Journal article
Long-term fate of neural precursor cells following transplantation into developing and adult CNS
Neuroscience, v 139(2), pp 513-530
2006
PMID: 16458439
Featured in Collection : UN Sustainable Development Goals @ Drexel
Abstract
Successful strategies for transplantation of neural precursor cells for replacement of lost or dysfunctional CNS cells require long-term survival of grafted cells and integration with the host system, potentially for the life of the recipient. It is also important to demonstrate that transplants do not result in adverse outcomes. Few studies have examined the long-term properties of transplanted neural precursor cells in the CNS, particularly in non-neurogenic regions of the adult. The aim of the present study was to extensively characterize the fate of defined populations of neural precursor cells following transplantation into the developing and adult CNS (brain and spinal cord) for up to 15 months, including integration of graft-derived neurons with the host. Specifically, we employed neuronal-restricted precursors and glial-restricted precursors, which represent neural precursor cells with lineage restrictions for neuronal and glial fate, respectively. Transplanted cells were prepared from embryonic day-13.5 fetal spinal cord of transgenic donor rats that express the marker gene human placental alkaline phosphatase to achieve stable and reliable graft tracking. We found that in both developing and adult CNS grafted cells showed long-term survival, morphological maturation, extensive distribution and differentiation into all mature CNS cell types (neurons, astrocytes and oligodendrocytes). Graft-derived neurons also formed synapses, as identified by electron microscopy, suggesting that transplanted neural precursor cells integrated with adult CNS. Furthermore, grafts did not result in any apparent deleterious outcomes.

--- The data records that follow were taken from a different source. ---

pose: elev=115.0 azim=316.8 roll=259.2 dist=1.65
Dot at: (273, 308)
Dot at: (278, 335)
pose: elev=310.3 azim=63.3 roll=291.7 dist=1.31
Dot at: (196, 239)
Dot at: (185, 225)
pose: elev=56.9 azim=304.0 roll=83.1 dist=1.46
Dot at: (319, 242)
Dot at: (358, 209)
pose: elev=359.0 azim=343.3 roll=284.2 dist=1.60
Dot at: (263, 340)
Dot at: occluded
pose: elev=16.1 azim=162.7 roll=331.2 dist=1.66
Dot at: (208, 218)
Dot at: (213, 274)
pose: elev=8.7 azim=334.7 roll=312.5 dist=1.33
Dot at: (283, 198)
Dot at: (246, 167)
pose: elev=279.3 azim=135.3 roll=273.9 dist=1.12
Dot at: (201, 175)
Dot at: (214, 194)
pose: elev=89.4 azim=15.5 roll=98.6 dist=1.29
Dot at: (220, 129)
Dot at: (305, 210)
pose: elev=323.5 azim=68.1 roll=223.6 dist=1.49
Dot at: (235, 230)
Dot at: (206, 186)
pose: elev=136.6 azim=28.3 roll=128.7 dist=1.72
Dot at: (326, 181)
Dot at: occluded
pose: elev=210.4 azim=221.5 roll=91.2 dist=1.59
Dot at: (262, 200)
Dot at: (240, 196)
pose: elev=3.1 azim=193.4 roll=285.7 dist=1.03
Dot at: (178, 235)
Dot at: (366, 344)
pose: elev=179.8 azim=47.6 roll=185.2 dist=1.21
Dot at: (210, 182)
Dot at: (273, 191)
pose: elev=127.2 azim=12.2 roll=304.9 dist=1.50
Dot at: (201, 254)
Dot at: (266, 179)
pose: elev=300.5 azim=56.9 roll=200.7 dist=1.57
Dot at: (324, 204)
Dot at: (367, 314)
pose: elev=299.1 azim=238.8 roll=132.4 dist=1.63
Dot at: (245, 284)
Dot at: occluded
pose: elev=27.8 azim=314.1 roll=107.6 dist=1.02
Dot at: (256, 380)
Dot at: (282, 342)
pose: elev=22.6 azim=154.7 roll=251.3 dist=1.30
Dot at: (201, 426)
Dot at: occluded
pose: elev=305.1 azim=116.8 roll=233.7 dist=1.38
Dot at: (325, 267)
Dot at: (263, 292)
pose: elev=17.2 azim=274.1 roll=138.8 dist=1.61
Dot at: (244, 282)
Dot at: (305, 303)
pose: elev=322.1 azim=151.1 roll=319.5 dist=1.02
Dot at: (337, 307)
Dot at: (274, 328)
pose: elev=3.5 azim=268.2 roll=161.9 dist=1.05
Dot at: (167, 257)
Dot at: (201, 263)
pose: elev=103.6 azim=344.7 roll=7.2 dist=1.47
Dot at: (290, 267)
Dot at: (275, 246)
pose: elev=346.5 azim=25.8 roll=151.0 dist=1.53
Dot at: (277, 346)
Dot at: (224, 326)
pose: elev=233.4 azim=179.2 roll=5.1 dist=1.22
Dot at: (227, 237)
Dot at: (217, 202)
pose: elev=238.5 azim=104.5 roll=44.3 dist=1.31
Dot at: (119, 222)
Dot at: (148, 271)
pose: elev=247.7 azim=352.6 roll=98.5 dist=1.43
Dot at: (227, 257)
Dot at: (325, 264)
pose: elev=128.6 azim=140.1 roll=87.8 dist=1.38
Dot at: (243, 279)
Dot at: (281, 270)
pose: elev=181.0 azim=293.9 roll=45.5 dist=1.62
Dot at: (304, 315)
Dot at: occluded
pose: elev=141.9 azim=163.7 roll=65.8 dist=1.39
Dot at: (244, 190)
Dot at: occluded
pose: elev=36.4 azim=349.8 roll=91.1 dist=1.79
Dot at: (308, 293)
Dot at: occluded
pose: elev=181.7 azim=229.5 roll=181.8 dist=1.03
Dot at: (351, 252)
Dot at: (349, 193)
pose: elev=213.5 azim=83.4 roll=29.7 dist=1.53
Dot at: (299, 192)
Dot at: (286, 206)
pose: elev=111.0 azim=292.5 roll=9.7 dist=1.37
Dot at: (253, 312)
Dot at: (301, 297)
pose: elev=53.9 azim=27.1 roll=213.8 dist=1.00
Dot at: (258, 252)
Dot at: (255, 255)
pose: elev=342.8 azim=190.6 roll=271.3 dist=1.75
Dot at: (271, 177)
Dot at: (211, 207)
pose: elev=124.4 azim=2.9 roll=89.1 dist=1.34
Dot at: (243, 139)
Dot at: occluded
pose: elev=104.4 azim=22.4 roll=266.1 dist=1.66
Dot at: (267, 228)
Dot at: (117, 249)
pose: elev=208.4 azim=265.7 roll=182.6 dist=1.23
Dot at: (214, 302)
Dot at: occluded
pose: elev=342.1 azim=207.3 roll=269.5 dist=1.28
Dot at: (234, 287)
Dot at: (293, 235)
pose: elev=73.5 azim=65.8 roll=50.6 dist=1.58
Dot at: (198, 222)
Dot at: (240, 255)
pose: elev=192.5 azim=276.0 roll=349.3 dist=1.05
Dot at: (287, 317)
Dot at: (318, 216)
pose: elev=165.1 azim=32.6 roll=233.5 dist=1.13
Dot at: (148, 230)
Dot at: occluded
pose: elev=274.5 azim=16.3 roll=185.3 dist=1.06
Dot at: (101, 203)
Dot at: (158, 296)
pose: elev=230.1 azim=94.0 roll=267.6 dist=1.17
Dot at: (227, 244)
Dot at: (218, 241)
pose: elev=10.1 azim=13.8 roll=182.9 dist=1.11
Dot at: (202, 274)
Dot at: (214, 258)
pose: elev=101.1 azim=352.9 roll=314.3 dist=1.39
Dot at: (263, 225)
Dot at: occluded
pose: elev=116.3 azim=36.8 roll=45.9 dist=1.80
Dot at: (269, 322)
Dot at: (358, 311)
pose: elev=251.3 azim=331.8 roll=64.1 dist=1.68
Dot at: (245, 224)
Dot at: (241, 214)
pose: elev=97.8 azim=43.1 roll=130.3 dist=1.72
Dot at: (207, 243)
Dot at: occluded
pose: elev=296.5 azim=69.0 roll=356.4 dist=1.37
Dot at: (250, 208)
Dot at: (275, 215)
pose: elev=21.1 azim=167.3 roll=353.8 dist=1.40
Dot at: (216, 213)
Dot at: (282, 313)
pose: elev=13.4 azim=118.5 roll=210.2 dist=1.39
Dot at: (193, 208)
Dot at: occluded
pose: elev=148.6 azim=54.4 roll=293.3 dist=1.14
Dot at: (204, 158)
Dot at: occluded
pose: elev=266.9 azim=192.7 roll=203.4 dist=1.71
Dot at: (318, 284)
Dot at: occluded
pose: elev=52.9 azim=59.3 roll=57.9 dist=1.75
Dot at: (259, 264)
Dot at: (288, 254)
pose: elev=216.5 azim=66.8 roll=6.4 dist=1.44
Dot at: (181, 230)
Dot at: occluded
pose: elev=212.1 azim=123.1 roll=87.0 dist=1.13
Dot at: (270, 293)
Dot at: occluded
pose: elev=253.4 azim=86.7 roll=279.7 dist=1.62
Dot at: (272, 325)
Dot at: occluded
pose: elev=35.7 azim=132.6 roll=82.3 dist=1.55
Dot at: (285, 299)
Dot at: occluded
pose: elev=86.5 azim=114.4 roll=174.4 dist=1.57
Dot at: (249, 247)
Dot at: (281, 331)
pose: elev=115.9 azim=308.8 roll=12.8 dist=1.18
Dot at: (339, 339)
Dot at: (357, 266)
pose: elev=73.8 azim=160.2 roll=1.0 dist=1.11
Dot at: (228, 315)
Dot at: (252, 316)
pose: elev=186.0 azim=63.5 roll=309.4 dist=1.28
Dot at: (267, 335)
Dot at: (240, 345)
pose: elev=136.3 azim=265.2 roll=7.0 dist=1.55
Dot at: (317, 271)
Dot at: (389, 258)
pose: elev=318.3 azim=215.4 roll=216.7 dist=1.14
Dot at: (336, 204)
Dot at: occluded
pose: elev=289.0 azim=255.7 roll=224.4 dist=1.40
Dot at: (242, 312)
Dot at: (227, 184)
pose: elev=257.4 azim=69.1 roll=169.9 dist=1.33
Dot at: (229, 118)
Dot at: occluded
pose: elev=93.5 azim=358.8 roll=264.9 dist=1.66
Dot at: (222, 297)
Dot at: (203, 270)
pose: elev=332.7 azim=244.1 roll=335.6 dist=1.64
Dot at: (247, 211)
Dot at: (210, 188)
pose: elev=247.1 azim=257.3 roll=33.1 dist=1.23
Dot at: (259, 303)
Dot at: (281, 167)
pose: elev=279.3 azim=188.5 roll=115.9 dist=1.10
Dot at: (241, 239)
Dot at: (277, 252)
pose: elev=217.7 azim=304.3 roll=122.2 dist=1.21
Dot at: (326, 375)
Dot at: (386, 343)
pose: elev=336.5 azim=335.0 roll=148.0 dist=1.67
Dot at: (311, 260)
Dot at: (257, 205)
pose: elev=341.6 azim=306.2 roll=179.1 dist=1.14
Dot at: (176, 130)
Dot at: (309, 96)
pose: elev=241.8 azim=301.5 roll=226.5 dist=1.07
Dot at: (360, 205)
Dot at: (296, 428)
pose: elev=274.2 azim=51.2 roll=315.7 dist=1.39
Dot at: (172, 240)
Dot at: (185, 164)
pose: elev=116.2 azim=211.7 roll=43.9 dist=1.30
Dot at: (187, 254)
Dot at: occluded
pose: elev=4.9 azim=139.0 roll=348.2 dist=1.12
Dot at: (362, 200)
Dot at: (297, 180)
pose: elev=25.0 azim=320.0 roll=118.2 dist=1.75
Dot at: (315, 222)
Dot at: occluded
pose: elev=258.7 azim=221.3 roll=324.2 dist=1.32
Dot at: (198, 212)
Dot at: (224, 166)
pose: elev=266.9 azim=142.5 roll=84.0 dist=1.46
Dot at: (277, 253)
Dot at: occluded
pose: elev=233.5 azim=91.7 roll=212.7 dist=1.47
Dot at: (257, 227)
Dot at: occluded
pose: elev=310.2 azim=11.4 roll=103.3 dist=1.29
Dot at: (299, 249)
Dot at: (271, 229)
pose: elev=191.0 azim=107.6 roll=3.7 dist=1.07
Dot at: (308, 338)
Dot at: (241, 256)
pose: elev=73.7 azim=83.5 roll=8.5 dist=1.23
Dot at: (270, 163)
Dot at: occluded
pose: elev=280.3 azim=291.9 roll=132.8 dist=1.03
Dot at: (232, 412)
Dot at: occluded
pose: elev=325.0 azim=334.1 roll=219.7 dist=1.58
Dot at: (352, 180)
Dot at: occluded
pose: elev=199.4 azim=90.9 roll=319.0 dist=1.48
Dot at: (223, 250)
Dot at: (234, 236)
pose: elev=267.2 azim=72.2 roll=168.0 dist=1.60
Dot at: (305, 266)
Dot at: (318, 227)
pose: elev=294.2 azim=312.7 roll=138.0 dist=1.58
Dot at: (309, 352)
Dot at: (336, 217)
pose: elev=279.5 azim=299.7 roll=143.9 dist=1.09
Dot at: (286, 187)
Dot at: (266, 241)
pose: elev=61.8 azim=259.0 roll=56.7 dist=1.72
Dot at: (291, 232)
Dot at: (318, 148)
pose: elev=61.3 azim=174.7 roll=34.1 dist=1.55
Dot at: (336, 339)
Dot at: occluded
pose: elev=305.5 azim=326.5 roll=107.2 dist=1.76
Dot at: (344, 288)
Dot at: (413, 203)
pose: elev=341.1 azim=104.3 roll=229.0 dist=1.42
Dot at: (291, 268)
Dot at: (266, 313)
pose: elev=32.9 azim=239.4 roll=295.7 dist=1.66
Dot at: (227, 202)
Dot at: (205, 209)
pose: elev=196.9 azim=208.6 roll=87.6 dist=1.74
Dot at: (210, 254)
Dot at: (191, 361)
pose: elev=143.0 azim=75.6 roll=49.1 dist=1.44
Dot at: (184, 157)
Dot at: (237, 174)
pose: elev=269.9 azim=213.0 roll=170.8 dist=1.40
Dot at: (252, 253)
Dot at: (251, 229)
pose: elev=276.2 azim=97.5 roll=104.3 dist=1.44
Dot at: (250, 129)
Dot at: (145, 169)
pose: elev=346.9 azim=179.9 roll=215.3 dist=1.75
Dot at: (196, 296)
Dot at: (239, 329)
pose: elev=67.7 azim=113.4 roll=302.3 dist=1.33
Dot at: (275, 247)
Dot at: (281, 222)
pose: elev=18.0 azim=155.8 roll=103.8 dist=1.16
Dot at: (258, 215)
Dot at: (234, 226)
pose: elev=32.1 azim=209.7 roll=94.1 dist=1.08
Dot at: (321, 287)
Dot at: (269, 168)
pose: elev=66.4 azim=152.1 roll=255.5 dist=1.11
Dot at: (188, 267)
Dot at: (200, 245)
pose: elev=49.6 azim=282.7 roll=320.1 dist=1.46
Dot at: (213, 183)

We did not detect tumor formation, cells did not localize to unwanted locations and no pronounced immune response was present at the graft sites. The long-term stability of neuronal-restricted precursors and glial-restricted precursors and the lack of adverse effects suggest that transplantation of lineage-restricted neural precursor cells can serve as an effective and safe replacement therapy for CNS injury and degeneration.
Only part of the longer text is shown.